• **Try it**
Set out the text lines in the rows below as a two-column Markdown table, with a running number under No. and the line itself under Line, and leave out any blank lines.

※ ※ ※

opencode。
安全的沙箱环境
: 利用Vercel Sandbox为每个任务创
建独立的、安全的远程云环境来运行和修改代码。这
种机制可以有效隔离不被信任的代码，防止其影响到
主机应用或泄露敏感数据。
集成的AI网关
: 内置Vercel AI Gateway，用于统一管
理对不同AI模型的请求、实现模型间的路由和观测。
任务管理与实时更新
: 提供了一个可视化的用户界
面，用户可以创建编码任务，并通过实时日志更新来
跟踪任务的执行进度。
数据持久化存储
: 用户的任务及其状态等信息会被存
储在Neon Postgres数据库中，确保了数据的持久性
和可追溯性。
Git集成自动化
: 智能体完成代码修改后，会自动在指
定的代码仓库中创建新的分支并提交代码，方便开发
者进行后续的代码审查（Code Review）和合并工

※ ※ ※

• **Completed task**
| No. | Line |
|---|---|
| 1 | opencode。 |
| 2 | 安全的沙箱环境 |
| 3 | : 利用Vercel Sandbox为每个任务创 |
| 4 | 建独立的、安全的远程云环境来运行和修改代码。这 |
| 5 | 种机制可以有效隔离不被信任的代码，防止其影响到 |
| 6 | 主机应用或泄露敏感数据。 |
| 7 | 集成的AI网关 |
| 8 | : 内置Vercel AI Gateway，用于统一管 |
| 9 | 理对不同AI模型的请求、实现模型间的路由和观测。 |
| 10 | 任务管理与实时更新 |
| 11 | : 提供了一个可视化的用户界 |
| 12 | 面，用户可以创建编码任务，并通过实时日志更新来 |
| 13 | 跟踪任务的执行进度。 |
| 14 | 数据持久化存储 |
| 15 | : 用户的任务及其状态等信息会被存 |
| 16 | 储在Neon Postgres数据库中，确保了数据的持久性 |
| 17 | 和可追溯性。 |
| 18 | Git集成自动化 |
| 19 | : 智能体完成代码修改后，会自动在指 |
| 20 | 定的代码仓库中创建新的分支并提交代码，方便开发 |
| 21 | 者进行后续的代码审查（Code Review）和合并工 |